Edit tracking data:
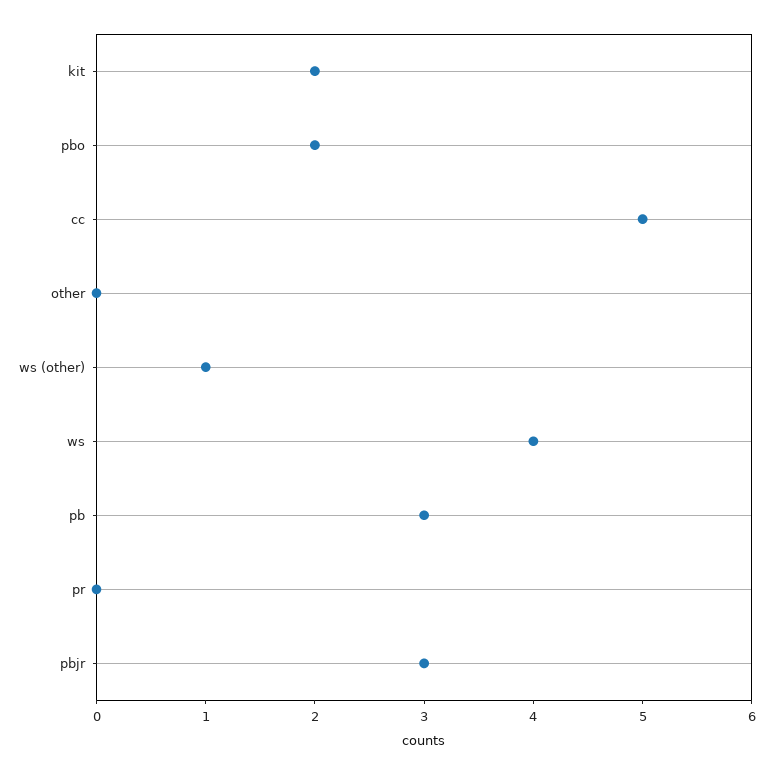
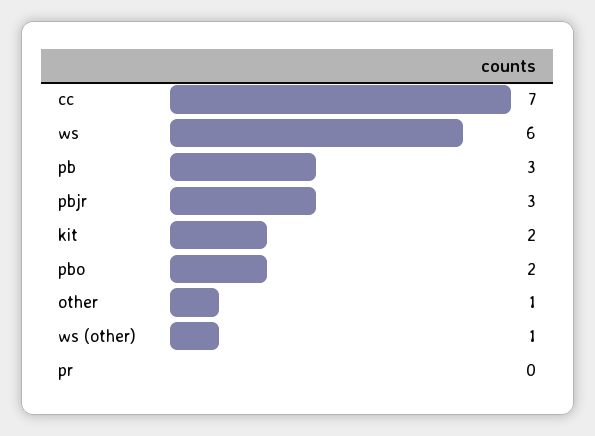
  {
    "kit": 2,
    "pbo": 2,
-   "cc": 5,
+   "cc": 7,
-   "other": 0,
+   "other": 1,
    "ws (other)": 1,
-   "ws": 4,
+   "ws": 6,
    "pb": 3,
    "pr": 0,
    "pbjr": 3
  }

Exercise instructions >> Skip every picture and transcribe the data above exactly.

Written solution >>
  {
    "kit": 2,
    "pbo": 2,
-   "cc": 5,
+   "cc": 7,
-   "other": 0,
+   "other": 1,
    "ws (other)": 1,
-   "ws": 4,
+   "ws": 6,
    "pb": 3,
    "pr": 0,
    "pbjr": 3
  }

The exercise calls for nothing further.